EU referendum: A vote to leave is a risk Britain cannot afford to take

Should Britain remain within the EU?Reuters

The EU referendum on 23 June will be the biggest political decision in Britain for a generation. I believe that Britain is stronger, safer and better off in the EU. I am proud that my party, the Labour party, is the only major national political party campaigning for a Remain vote.

In its 2,000 year history, Europe has known only 70 years of peace. Coming together in the aftermath of WWII, the EU's founding fathers acted on a simple desire to replace war with talking and trade.

Britain is an outward-looking, confident nation that embraces its role in the wider world. A vote to remain will make sure that we stay that way. We need to have a high-skill, high-wage economy to prosper. The EU brings us British jobs, British growth and British investment.

Three million jobs and £226 billion of UK exports depend on our trade with the EU alone. The CBI has warned that a vote to leave could cost one million jobs. The governor of the Bank of England, Mark Carney, has said a leave vote is the UK's "biggest domestic risk".

The EU also underpins rights that protect British workers and consumers, which is why the TUC is campaigning to remain. British people want to be treated fairly at work, and those rights are guaranteed by our membership of the EU. Does anyone think their right to a paid holiday, or paid maternity leave, would be protected if Nigel Farage had his way?

Environmental problems like climate change and pollution don't stop at borders. EU environmental law has been fundamental to cleaning up our air and water, improving our recycling rates, boosting renewable energy and making our cars more fuel efficient. It has saved consumers millions in energy and fuel costs. It has improved the health and wellbeing of our communities. It has led the world in tackling global threats like climate change. And our voice in the UN Paris climate change talks was amplified because we were part of a club of 28 countries.

The EU has been a catalyst for progress in Britain and the world. It not only guarantees rights and protections, but provides us with a platform to champion change at home and abroad.

Last year Pope Francis published his encyclical Laudato Si. In it, he reminded us of our duties to protect our planet and to tackle poverty, saying: "We must hear the cry of the earth and the cry of the poor". The British people are an outward-looking nation, and I believe that we hear those cries and can act better if we remain in a group of nations, working toward collective goals in solidarity together.

Britain needs to take a lead in tackling today's global challenges, whether that is climate change, the refugee crisis, or international tax avoidance. Cooperation with our neighbours, through the European Arrest Warrant, helps us fight terrorism and cross-border crime, helping to keep us safe.

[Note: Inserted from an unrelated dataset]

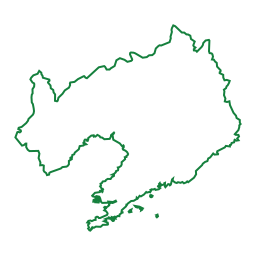 the Province of Liaoning
{"feature_id": "CHN-1813", "entity_name": "Liaoning", "entity_type": "Province", "adm_level": 1, "iso_a3": "CHN", "parent_name": "China", "parent_adm1": "", "projection": "orthographic", "projection_center": [122.279, 41.097], "detail": "fine", "context": "isolated", "style": "outline", "palette": "green", "viewbox_px": 256, "rotation_deg": 0, "n_neighbors": 0, "source": "natural_earth", "source_scale": "10m", "svg_char_len": 5845}
<svg xmlns="http://www.w3.org/2000/svg" viewBox="0 0 256 256"><path d="M239.0,136.4L237.2,138.5L238.5,140.3L236.1,140.7L234.8,139.7L234.5,140.0L234.1,142.3L231.6,143.0L231.1,144.7L230.0,145.0L229.9,146.5L225.9,145.9L224.8,147.4L217.3,151.2L217.0,152.3L218.1,153.9L218.0,154.3L214.5,154.6L213.2,153.5L210.2,157.4L208.2,158.5L207.4,161.1L205.1,161.9L202.8,163.7L202.1,165.1L195.9,171.0L196.1,174.3L194.0,177.7L188.2,182.2L187.2,181.4L186.2,182.4L183.9,183.3L182.4,182.0L180.6,182.8L178.0,182.2L176.8,183.0L175.1,182.5L172.5,180.5L172.9,178.7L172.1,179.4L170.8,184.6L169.9,185.3L169.2,184.3L168.2,184.1L165.4,187.2L164.8,186.3L165.0,182.9L164.4,183.2L164.6,183.6L164.0,184.5L161.6,185.1L160.3,183.6L159.7,184.0L159.6,183.3L159.0,184.0L160.0,186.0L158.2,186.0L158.0,186.5L160.2,188.1L158.7,189.3L155.5,189.9L154.8,188.9L153.2,189.5L151.6,189.3L150.5,189.9L151.1,190.6L150.1,192.3L149.4,191.9L147.0,192.6L146.2,192.0L144.0,194.5L140.9,196.4L139.6,195.8L137.6,198.6L136.7,197.7L136.5,199.1L133.7,200.8L131.2,201.0L127.7,203.6L126.9,205.0L126.4,204.8L126.0,206.4L121.8,210.1L121.5,211.9L123.4,212.5L122.2,212.6L119.6,214.5L119.4,216.2L117.6,216.0L116.1,217.2L114.8,216.6L114.2,216.9L115.0,217.4L115.4,218.3L112.2,217.2L112.5,218.1L114.4,219.5L113.6,220.9L112.8,221.0L111.6,219.9L110.3,217.8L108.7,217.4L108.6,217.9L109.2,218.6L107.2,218.3L105.7,218.9L106.4,219.1L106.3,220.3L104.1,221.2L107.7,222.6L108.0,224.2L107.7,224.6L107.1,224.2L106.3,224.8L102.9,224.8L100.6,226.8L95.9,226.6L94.0,227.7L92.3,227.2L91.6,228.2L92.5,228.2L90.3,230.6L89.4,230.3L88.1,228.5L89.0,227.6L88.1,225.4L88.2,224.6L89.5,223.4L89.4,222.9L87.3,222.5L88.4,220.9L90.4,220.5L91.8,221.1L94.2,220.0L95.6,219.9L95.6,217.4L97.0,216.7L98.0,217.0L98.8,218.0L100.1,218.0L107.1,214.9L107.6,213.6L107.3,212.8L106.0,211.1L104.4,210.4L104.9,210.0L104.7,209.1L105.7,208.5L104.3,207.3L105.0,206.8L106.2,207.3L107.3,206.8L109.2,205.3L109.0,204.4L110.7,202.7L112.6,203.0L116.1,201.5L115.7,200.7L113.0,202.0L108.3,201.6L108.6,202.7L102.2,202.9L101.1,201.9L100.1,198.2L99.3,196.7L96.5,196.1L94.9,196.9L92.6,196.3L92.2,195.7L95.0,192.8L99.8,192.1L100.5,191.4L100.2,190.8L101.4,190.5L102.3,192.0L102.5,191.8L102.7,191.1L102.3,190.5L103.1,189.4L102.7,188.8L101.7,188.7L100.1,186.3L101.0,185.7L100.5,183.7L101.8,183.1L102.7,181.5L105.4,181.1L106.0,180.0L107.7,178.9L110.6,179.0L111.8,177.1L113.9,176.0L114.0,174.9L112.4,174.6L114.1,173.8L115.8,172.3L115.9,171.2L118.0,170.3L118.3,168.9L117.8,167.5L119.4,167.1L121.1,165.8L121.7,164.3L121.6,162.2L125.1,159.2L124.8,157.2L126.4,157.0L126.4,156.0L127.6,155.2L128.1,154.0L127.2,152.2L125.5,150.7L123.1,149.6L122.7,148.7L123.7,147.4L123.8,146.0L123.4,145.4L122.2,146.3L119.8,143.4L113.3,139.7L112.5,134.7L113.6,133.8L114.1,132.9L113.9,132.6L111.0,135.2L111.0,136.4L109.7,138.9L104.3,139.2L102.2,137.6L100.3,137.3L99.6,136.1L97.4,134.9L95.4,136.6L94.5,136.5L94.0,135.7L93.6,136.3L93.0,135.4L91.3,135.6L88.2,138.1L88.2,139.6L87.7,140.0L87.8,140.7L87.2,140.9L86.5,139.7L85.0,139.6L84.3,140.5L84.5,141.5L83.4,142.7L83.5,143.3L85.3,143.5L86.2,144.3L84.3,144.7L83.5,145.5L79.7,146.1L78.8,149.3L74.8,152.6L74.2,154.3L72.3,155.0L72.1,156.9L70.4,157.7L70.4,158.8L71.8,158.5L71.8,159.2L68.9,160.9L68.9,164.3L67.8,165.8L66.6,166.6L62.4,167.1L60.8,168.5L50.4,172.2L49.3,173.0L49.1,174.6L47.0,175.1L46.2,173.1L44.3,171.7L43.6,170.5L43.8,165.6L42.6,165.1L40.2,165.3L40.4,162.4L38.6,158.1L39.4,153.7L38.3,150.9L29.5,151.1L27.7,149.7L26.2,147.1L26.3,143.6L25.5,143.6L23.9,145.1L22.0,145.6L15.4,137.4L17.3,132.2L18.1,131.9L19.8,132.4L20.9,131.5L20.8,130.4L18.3,129.1L18.7,127.8L21.7,126.9L26.2,123.1L28.0,120.7L28.5,119.0L32.9,114.7L33.6,113.3L34.0,111.1L33.7,108.5L32.9,104.2L31.8,102.4L31.5,97.3L31.8,94.7L32.6,93.4L32.5,89.2L34.1,86.7L34.3,84.3L34.1,83.4L32.5,82.5L30.4,79.4L31.2,77.7L33.4,75.3L37.6,73.8L39.2,70.9L41.3,72.7L41.5,74.4L42.5,75.7L42.9,77.7L49.3,79.6L49.5,80.7L48.1,82.0L48.0,82.6L50.5,85.5L50.8,88.3L53.2,89.9L53.6,92.4L55.1,94.4L55.0,100.8L57.0,101.3L57.7,100.7L58.5,97.6L62.5,93.8L64.8,90.4L69.0,87.6L70.1,85.1L69.9,83.4L70.3,82.5L74.5,81.9L78.0,79.1L83.7,76.2L84.3,76.2L85.5,77.7L86.9,78.2L98.8,67.3L104.2,66.1L105.1,66.8L106.6,69.5L109.6,69.5L110.8,68.3L114.6,66.0L116.4,60.3L119.9,58.2L124.5,59.8L127.4,61.8L131.1,60.9L132.0,60.2L132.2,59.3L130.0,54.4L130.1,53.1L130.9,52.5L133.6,52.7L135.2,53.3L142.7,57.7L146.8,57.1L149.1,55.3L152.3,55.1L154.5,53.2L155.8,48.5L158.3,46.1L159.5,45.3L161.2,45.5L169.6,42.1L170.8,38.2L170.5,36.8L171.9,31.9L171.5,30.0L171.9,28.2L173.3,25.4L175.2,26.2L181.8,32.5L184.3,32.6L186.4,34.4L188.1,34.5L190.3,35.7L191.0,39.0L194.7,41.5L193.3,45.3L193.9,46.6L195.4,47.5L193.8,49.2L193.9,50.4L195.9,50.6L196.9,51.7L201.6,47.0L202.8,45.2L203.3,43.0L205.6,40.5L208.9,39.9L209.4,40.6L209.0,51.3L209.6,53.1L211.6,53.4L212.4,54.3L213.0,56.7L212.0,59.5L213.9,59.7L215.0,61.5L216.7,62.8L217.1,66.6L220.6,70.3L220.5,71.5L219.7,72.2L219.7,73.2L223.2,74.8L223.3,77.6L224.5,80.3L226.8,79.9L229.7,80.9L229.0,82.9L227.7,85.3L226.6,86.3L226.0,88.2L223.9,89.7L224.4,91.3L224.0,95.2L225.4,98.5L224.8,101.4L227.0,102.0L229.4,101.3L230.0,105.2L233.5,112.8L236.0,115.7L236.6,118.0L239.8,120.0L239.8,122.7L240.6,124.0L239.3,125.3L239.3,127.1L238.4,130.1L234.8,134.2L235.6,134.8L238.4,134.9L239.0,136.4ZM98.8,198.2L99.7,199.2L98.6,199.6L99.2,200.7L98.7,202.5L95.9,202.3L97.3,200.3L96.8,199.4L96.0,199.6L94.5,201.7L93.3,201.7L93.6,199.9L95.1,199.3L96.1,197.8L98.8,198.2ZM140.9,207.4L137.6,207.6L135.8,207.0L134.9,205.9L139.5,206.7L140.9,207.4ZM128.7,211.6L129.8,210.3L131.4,209.5L131.0,210.7L131.4,211.9L129.2,212.4L128.7,211.6ZM150.1,196.4L150.2,195.3L151.0,195.0L152.6,195.8L152.3,196.7L151.5,197.2L150.6,197.1L150.1,196.4ZM157.5,214.6L158.0,216.3L156.9,217.3L156.3,216.7L157.0,215.7L156.3,215.1L157.5,214.6ZM139.2,208.6L142.0,208.3L142.8,208.5L142.2,209.7L141.1,210.4L141.3,209.2L139.2,208.6Z" fill="none" stroke="#15803d" stroke-width="2"/></svg>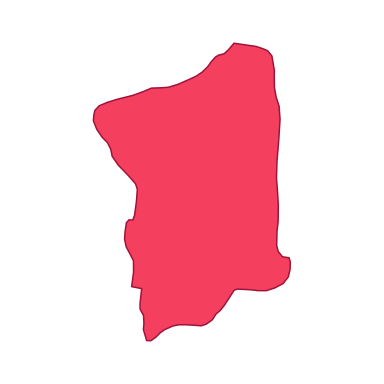 Douigni, Nyanga, Gabon (orthographic projection), rotated 99°
{"feature_id": "22940354B25852434445694", "entity_name": "Douigni", "entity_type": "district", "adm_level": 2, "iso_a3": "GAB", "parent_name": "Gabon", "parent_adm1": "Nyanga", "projection": "orthographic", "projection_center": [10.944, -2.448], "detail": "fine", "context": "isolated", "style": "filled", "palette": "rose", "viewbox_px": 384, "rotation_deg": 99, "n_neighbors": 0, "source": "geoboundaries", "source_scale": "gbopen_adm2", "svg_char_len": 1347}
<svg xmlns="http://www.w3.org/2000/svg" viewBox="0 0 384 384"><g transform="rotate(99 192 192)"><path d="M294.9,236.8L295.3,226.6L310.1,225.9L315.7,225.0L321.7,220.5L329.6,218.9L335.4,218.5L345.8,213.6L345.3,209.3L340.8,204.8L336.4,201.7L332.4,197.7L327.5,190.3L325.2,184.2L324.2,178.1L323.4,170.5L322.7,161.9L320.2,157.1L314.9,151.8L309.0,149.3L304.5,145.5L298.6,142.2L291.2,138.9L282.4,135.0L280.8,132.0L279.4,118.8L279.1,111.2L277.8,103.1L273.8,95.2L268.1,87.6L260.8,83.6L253.2,83.0L245.9,83.9L241.8,85.8L241.8,92.5L237.3,97.5L231.6,100.0L217.5,101.9L207.6,102.3L191.4,104.7L176.4,108.0L165.3,110.7L148.8,112.8L126.5,114.5L106.5,116.4L93.6,119.4L84.9,123.8L76.0,126.9L65.7,128.7L64.1,129.0L59.3,129.6L50.6,132.5L45.1,134.4L40.6,139.4L39.4,144.4L38.2,151.4L38.3,160.4L38.4,165.5L38.5,173.8L45.8,178.2L50.4,181.9L52.7,187.2L55.1,190.0L60.7,193.6L65.8,196.1L72.2,200.9L77.4,206.6L82.3,214.1L87.9,222.8L92.2,231.6L94.0,239.3L95.7,248.2L101.3,257.3L106.1,266.2L111.9,279.9L116.5,289.3L121.3,297.1L126.4,300.6L131.0,301.0L137.0,300.6L145.1,295.8L152.0,289.3L156.6,283.1L162.5,278.9L169.3,276.4L177.1,268.9L185.3,258.0L192.8,249.0L198.0,246.4L210.3,245.4L223.8,245.1L228.9,246.1L229.4,249.9L232.7,252.0L241.8,251.9L249.2,251.2L256.5,248.4L263.2,243.3L269.0,239.1L280.2,237.2L294.9,236.8Z" fill="#f43f5e" stroke="#9f1239" stroke-width="1.5"/></g></svg>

These are issues that we will solve together or not at all.

If we leave, we will have to implement EU legislation without a seat at the table and a vote in decisions. When the UK can lead from the inside, why would we walk away into an uncertain future? Why would we opt for the Norwegian model when the British model – inside the EU but outside the Euro and Schengen zones – has served us so well for over 40 years? No country has ever left the EU, so how can those campaigning to leave say what the future will look like?

Vote Leave are trying to pull the wool over our eyes. The want us to walk away from a market of 500 million people and negotiate a new deal – but they can't explain what it would look like. Michael Gove admits it could take five years to leave, which means five years of crippling financial uncertainty for families up and down the country. That is too high a price to pay. Our economy and family finances will be hit, jobs won't be safe, mortgage rates will go up, prices will rise and our NHS and schools will suffer.

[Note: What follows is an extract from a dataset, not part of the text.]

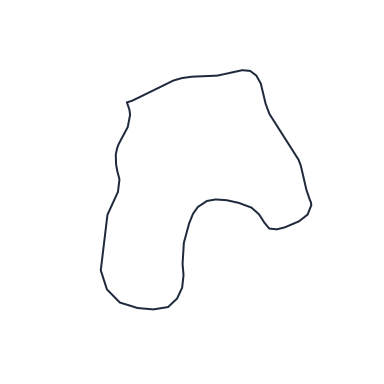 the border of F.C.T., rotated 307°
{"feature_id": "PAK-1110", "entity_name": "F.C.T.", "entity_type": "Capital Territory", "adm_level": 1, "iso_a3": "PAK", "parent_name": "Pakistan", "parent_adm1": "", "projection": "equal_earth", "projection_center": [73.083, 33.648], "detail": "fine", "context": "isolated", "style": "outline", "palette": "slate", "viewbox_px": 384, "rotation_deg": 307, "n_neighbors": 0, "source": "natural_earth", "source_scale": "10m", "svg_char_len": 850}
<svg xmlns="http://www.w3.org/2000/svg" viewBox="0 0 384 384"><g transform="rotate(307 192 192)"><path d="M122.9,138.2L147.5,132.8L158.4,126.5L163.7,119.8L168.2,114.9L176.0,108.6L182.1,105.8L186.1,104.6L205.2,101.6L216.2,96.2L219.0,93.6L220.4,92.0L224.4,86.1L228.9,89.3L269.9,110.1L276.8,115.3L284.0,122.5L300.1,142.1L319.6,158.9L323.7,165.6L323.7,173.3L320.0,181.7L306.7,197.8L300.9,206.9L281.9,257.7L278.4,263.2L262.7,281.9L256.8,290.6L255.8,292.4L255.1,293.4L253.3,295.2L243.6,297.9L233.0,295.1L219.5,287.3L213.2,282.2L209.3,275.7L211.1,268.1L214.5,259.0L215.3,248.8L211.5,236.0L206.3,224.6L200.3,215.4L193.8,209.3L183.6,205.7L175.2,205.9L165.2,208.6L146.5,216.1L128.8,227.8L120.6,235.2L109.7,241.7L97.9,244.2L85.7,242.1L75.0,231.8L66.6,218.4L60.3,200.9L63.0,182.7L74.5,166.3L122.9,138.2Z" fill="none" stroke="#1e293b" stroke-width="2"/></g></svg>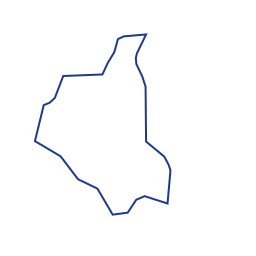 SVG path tracing the border of Starše, rotated 47°
{"feature_id": "SVN-996", "entity_name": "Starše", "entity_type": "Statistical Region", "adm_level": 1, "iso_a3": "SVN", "parent_name": "Slovenia", "parent_adm1": "", "projection": "natural_earth1", "projection_center": [15.758, 46.466], "detail": "fine", "context": "isolated", "style": "outline", "palette": "blue", "viewbox_px": 256, "rotation_deg": 47, "n_neighbors": 0, "source": "natural_earth", "source_scale": "10m", "svg_char_len": 487}
<svg xmlns="http://www.w3.org/2000/svg" viewBox="0 0 256 256"><g transform="rotate(47 128 128)"><path d="M71.9,51.0L79.5,70.6L82.1,74.5L87.0,78.3L100.0,82.4L109.8,87.0L150.2,124.0L173.8,121.0L182.6,123.4L187.9,125.8L210.2,150.6L189.2,162.3L186.1,170.9L189.7,186.0L180.9,198.3L151.5,191.7L131.4,199.5L102.8,196.6L74.1,205.0L53.8,174.0L56.1,168.0L56.1,161.0L45.8,139.9L71.4,110.2L66.6,98.4L63.1,86.1L56.1,74.7L58.1,68.6L71.9,51.0Z" fill="none" stroke="#1e3a8a" stroke-width="2"/></g></svg>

Why should we trust Iain Duncan Smith, architect of the crippling bedroom tax, food banks and disastrous universal credit, to protect our workplace rights?

Why should we trust climate change sceptics like John Redwood to uphold environmental protections that have cleaned up our air, rivers and beaches?

Why should we trust Michael Gove and Boris Johnson to invest more money in our NHS when they voted for the biggest top-down reorganisation in NHS history, which wasted £3 billion? That decision had nothing to do with the EU but was taken by ideologues set on dismantling our health service.

Not a single mainstream Western government leader wants the UK to leave. But Donald Trump, Vladimir Putin and French National Front leader Marine Le Pen do.

Their advice to leave is a leap in the dark and a risk Britain cannot afford to take.

Vote to remain on June 23.

Mary Creagh is Labour MP for Wakefield and Chair of the Environmental Audit Committee.